#### PASSAGE PROVIDED
☆ ☆ ☆ ☆ ☆
Skip to content
Brendan G Bohannon edited this page Dec 18, 2016 · 1 revision

BTAC1C will be a hacked superset of IMA ADPCM.

If used, it will reuse the RIFF WAVE format:

  • If encoded without extensions, it may use the IMA ADPCM tag (wFormatTag=0x0011).
    • In this mode, only power-of-2 fudging is used.
    • The audio data will be approx 2% shorter if decoded as normal ADPCM.
  • With extensions, it will use a different tag (wFormatTag=0x7B1C).

Table of Contents

General Block Format

Simple Case:

  • Block coded as in IMA ADPCM (Mono)
    • init:WORD //Initial Predictor
    • step:BYTE //Initial Step
    • pfcn:BYTE //0 or Predictor Function
    • data:BYTE[] //4 bits/sample
  • Block coded as in IMA ADPCM (Stereo)
☆ ☆ ☆ ☆ ☆
[Entries on spatial positioning]
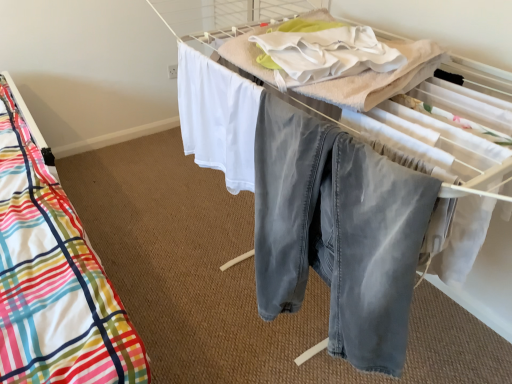
Identify the location of denim pants at center. (337, 232).

Identify the location of white cotton blanket at upper center. The width and height of the screenshot is (512, 384). (379, 78).

This screenshot has height=384, width=512. Find the location of `denim pants at center`. denim pants at center is located at coordinates (337, 232).

Measure the distance from plaid fabric bed at left to denim pants at center.

They are 20.05 centimeters apart.

Can you confirm if plaid fabric bed at left is shorter than denim pants at center?

No.

Which object is wider, plaid fabric bed at left or denim pants at center?

With larger width is plaid fabric bed at left.

Can you tell me how much plaid fabric bed at left and denim pants at center differ in facing direction?

They differ by 0.00225 degrees in their facing directions.

Is the position of white cotton blanket at upper center more distant than that of denim pants at center?

Yes, the depth of white cotton blanket at upper center is greater than that of denim pants at center.

From the picture: Can we say white cotton blanket at upper center lies outside denim pants at center?

Indeed, white cotton blanket at upper center is completely outside denim pants at center.

Are white cotton blanket at upper center and denim pants at center located far from each other?

They are positioned close to each other.

From the image's perspective, is denim pants at center located above white cotton blanket at upper center?

Actually, denim pants at center appears below white cotton blanket at upper center in the image.

Does denim pants at center have a greater height compared to white cotton blanket at upper center?

Yes, denim pants at center is taller than white cotton blanket at upper center.

Is denim pants at center at the left side of white cotton blanket at upper center?

Yes, denim pants at center is to the left of white cotton blanket at upper center.

Considering the sizes of objects denim pants at center and white cotton blanket at upper center in the image provided, who is bigger, denim pants at center or white cotton blanket at upper center?

denim pants at center is bigger.

From the picture: Is white cotton blanket at upper center to the left or to the right of plaid fabric bed at left in the image?

Clearly, white cotton blanket at upper center is on the right of plaid fabric bed at left in the image.

Between white cotton blanket at upper center and plaid fabric bed at left, which one has larger size?

Bigger between the two is plaid fabric bed at left.

From the image's perspective, who appears lower, white cotton blanket at upper center or plaid fabric bed at left?

From the image's view, plaid fabric bed at left is below.

Does white cotton blanket at upper center have a greater height compared to plaid fabric bed at left?

No.

From the image's perspective, does plaid fabric bed at left appear higher than white cotton blanket at upper center?

Actually, plaid fabric bed at left appears below white cotton blanket at upper center in the image.

Is the depth of plaid fabric bed at left less than that of white cotton blanket at upper center?

No, plaid fabric bed at left is further to the viewer.

Based on the photo, from a real-world perspective, is plaid fabric bed at left on white cotton blanket at upper center?

Incorrect, from a real-world perspective, plaid fabric bed at left is lower than white cotton blanket at upper center.

Is plaid fabric bed at left spatially inside white cotton blanket at upper center, or outside of it?

plaid fabric bed at left is spatially situated outside white cotton blanket at upper center.

Based on the photo, which object is wider, denim pants at center or plaid fabric bed at left?

With larger width is plaid fabric bed at left.

Is denim pants at center beside plaid fabric bed at left?

denim pants at center is not next to plaid fabric bed at left, and they're not touching.

Consider the image. In the image, is denim pants at center positioned in front of or behind plaid fabric bed at left?

In the image, denim pants at center appears in front of plaid fabric bed at left.

In order to click on bed that is above the denim pants at center (from the image's perspective) in this screenshot , I will do `click(441, 128)`.

Locate an element on the screen. trousers located on the right of plaid fabric bed at left is located at coordinates coord(337,232).

Identify the location of trousers below the white cotton blanket at upper center (from the image's perspective). The width and height of the screenshot is (512, 384). (337, 232).

From the image, which object appears to be farther from denim pants at center, plaid fabric bed at left or white cotton blanket at upper center?

white cotton blanket at upper center is further to denim pants at center.

Considering their positions, is white cotton blanket at upper center positioned closer to plaid fabric bed at left than denim pants at center?

The object closer to plaid fabric bed at left is white cotton blanket at upper center.

When comparing their distances from plaid fabric bed at left, does denim pants at center or white cotton blanket at upper center seem further?

denim pants at center lies further to plaid fabric bed at left than the other object.

Estimate the real-world distances between objects in this image. Which object is closer to denim pants at center, white cotton blanket at upper center or plaid fabric bed at left?

Based on the image, plaid fabric bed at left appears to be nearer to denim pants at center.

Estimate the real-world distances between objects in this image. Which object is closer to white cotton blanket at upper center, plaid fabric bed at left or denim pants at center?

Among the two, plaid fabric bed at left is located nearer to white cotton blanket at upper center.

When comparing their distances from white cotton blanket at upper center, does denim pants at center or plaid fabric bed at left seem further?

denim pants at center lies further to white cotton blanket at upper center than the other object.

Locate an element on the screen. bed between white cotton blanket at upper center and denim pants at center in the up-down direction is located at coordinates (441, 128).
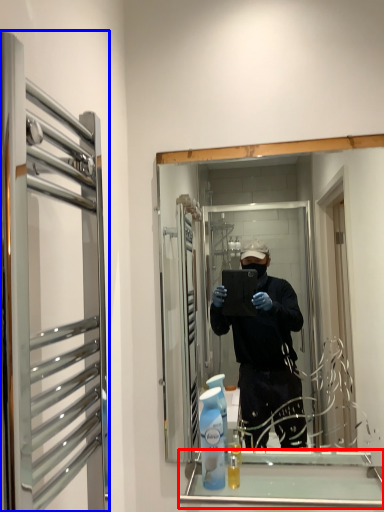
Question: Which point is closer to the camera, cabinet (highlighted by a red box) or glass door (highlighted by a blue box)?

Choices:
 (A) cabinet
 (B) glass door

Answer: (B)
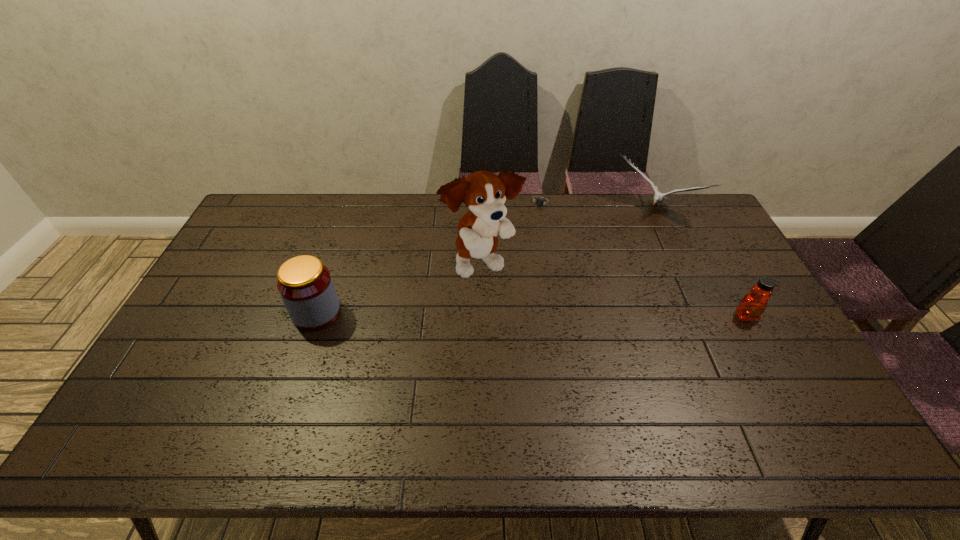
Identify the location of free space on the desktop that is between the jar and the second shortest object and is positioned on the face of the tallest object. This screenshot has height=540, width=960. (538, 314).

Where is `vacant space on the desktop that is between the jar and the honey and is positioned on the face of the shortest object`? The height and width of the screenshot is (540, 960). vacant space on the desktop that is between the jar and the honey and is positioned on the face of the shortest object is located at coordinates (467, 314).

The height and width of the screenshot is (540, 960). In order to click on free space on the desktop that is between the jar and the honey and is positioned at the tip of the beak of the gull in this screenshot , I will do `click(583, 315)`.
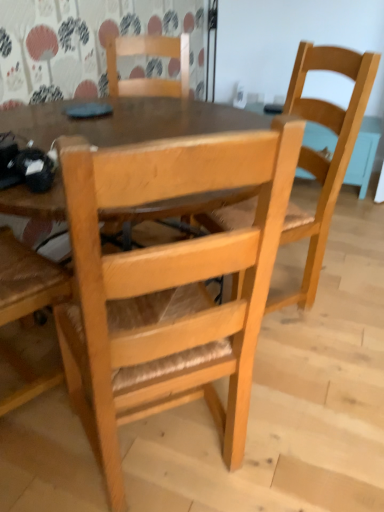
☆ ☆ ☆ ☆ ☆
Retype the passage of the BTAC1C format notes from "Skip to content" to "ADPCM tag (wFormatTag=0x0011).", keeping every word and symbol unchanged.

Skip to content
Brendan G Bohannon edited this page Dec 18, 2016 · 1 revision

BTAC1C will be a hacked superset of IMA ADPCM.

If used, it will reuse the RIFF WAVE format:

  • If encoded without extensions, it may use the IMA ADPCM tag (wFormatTag=0x0011).